“Kami terkendala dengan adanya kabel dan pipa air, jadi harus lebih berhati-hati. Kalau soal target penyelesaian, itu kapasitasnya pihak terkait. Kami hanya bertugas mengerjakan sesuai arahan,” jelasnya.

Saat ini, pekerjaan masih dalam tahap pemasangan bronjong kawat berukuran panjang 1,5 meter, tinggi 1 meter, dan lebar 1 meter.

Bronjong tersebut nantinya akan diisi dengan batu untuk menjaga kestabilan tanah tanpa menggunakan material cor.

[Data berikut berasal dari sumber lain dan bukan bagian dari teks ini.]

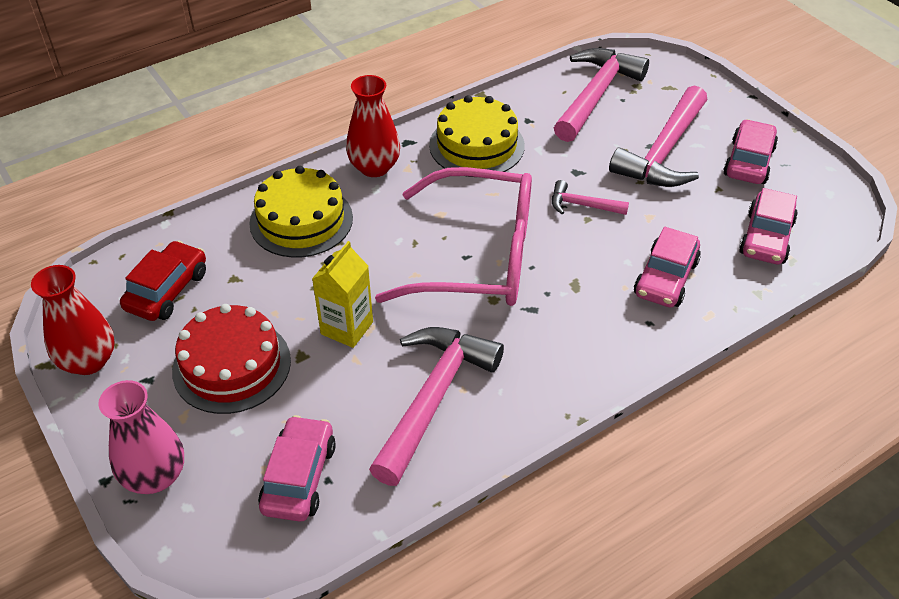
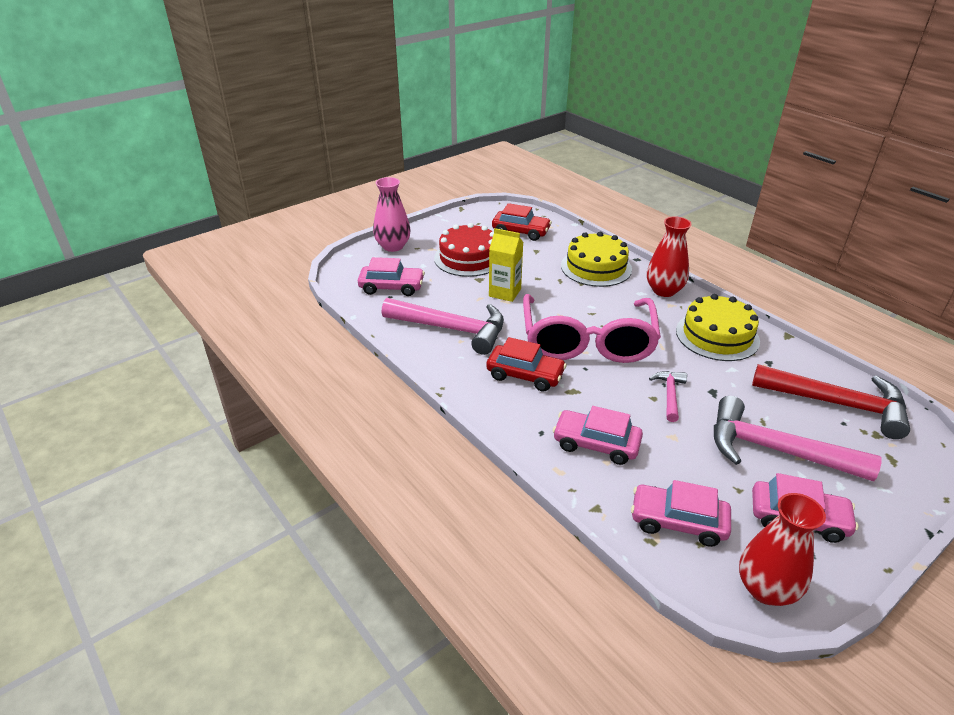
camera: 85 degrees right, 10 degrees down
(88, 361) = (465, 218): red vase -> red vase (766, 589)
(544, 325) = (525, 375): none -> red car
(596, 95) = (838, 404): pink hammer -> red hammer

“Di dalam bronjong disusun batu sebagai penahan tanah, seperti sistem batu miring,” tambah Cecep.

Ia juga menyebutkan bahwa para pekerja mulai bekerja sejak pagi hingga sore hari. Namun, jika kondisi mendesak, mereka siap bekerja hingga malam.

“Biasanya kami bekerja sampai pukul 17.00 WIB. Tapi kalau memang diperlukan dan sifatnya mendesak, kami siap lembur hingga malam,” tuturnya.

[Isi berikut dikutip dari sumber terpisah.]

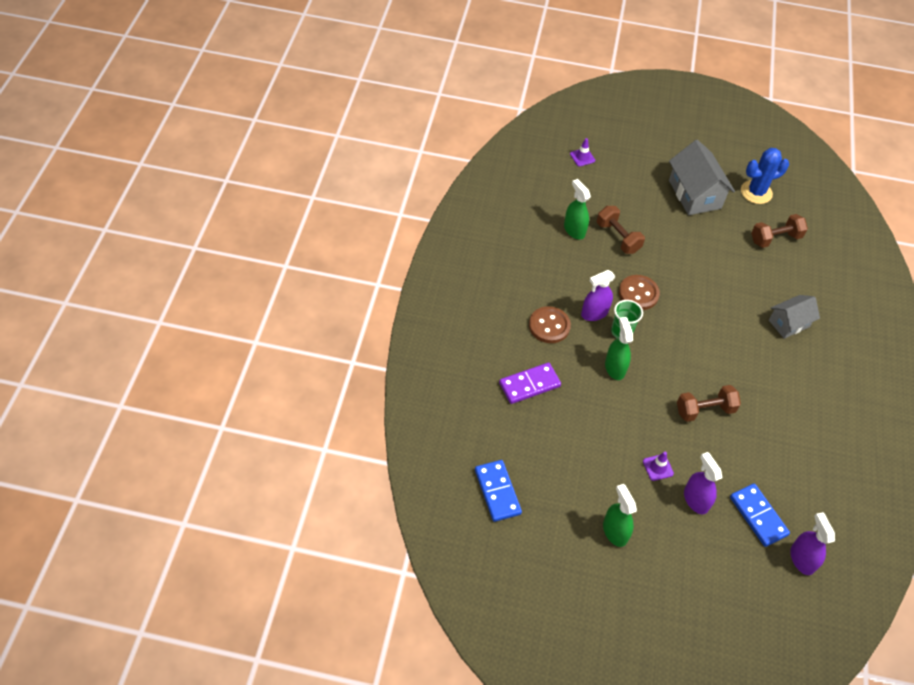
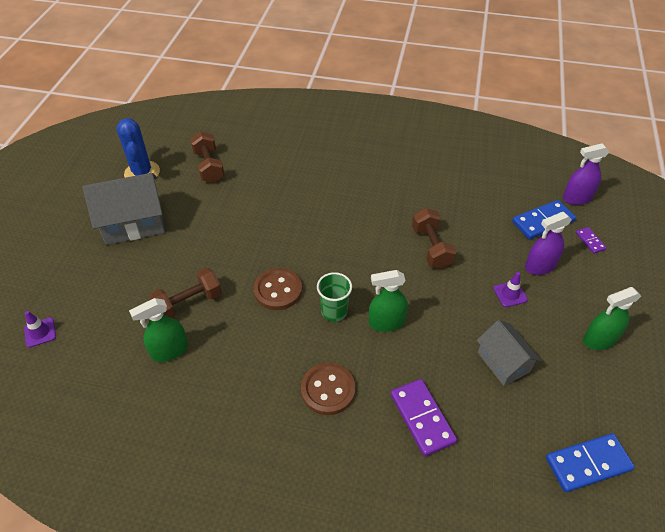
camera: 85 degrees left, 5 degrees down
(594, 313) = (307, 337): purple spray bottle -> none
(738, 556) = (590, 241): none -> purple domino
(789, 323) = (318, 171): grey house -> grey house (503, 362)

Sementara itu, Kepala Seksi (Kasi) Reservasi Jalan dan Jembatan Dinas PUPR Kepri, Suji Hartanto, mengatakan bahwa pekerjaan pondasi saat ini masih berlangsung.

“Kami sudah mulai melakukan pengecoran lantai kerja setelah sebelumnya memasang pondasi pancang dengan kayu besar,” ungkapnya.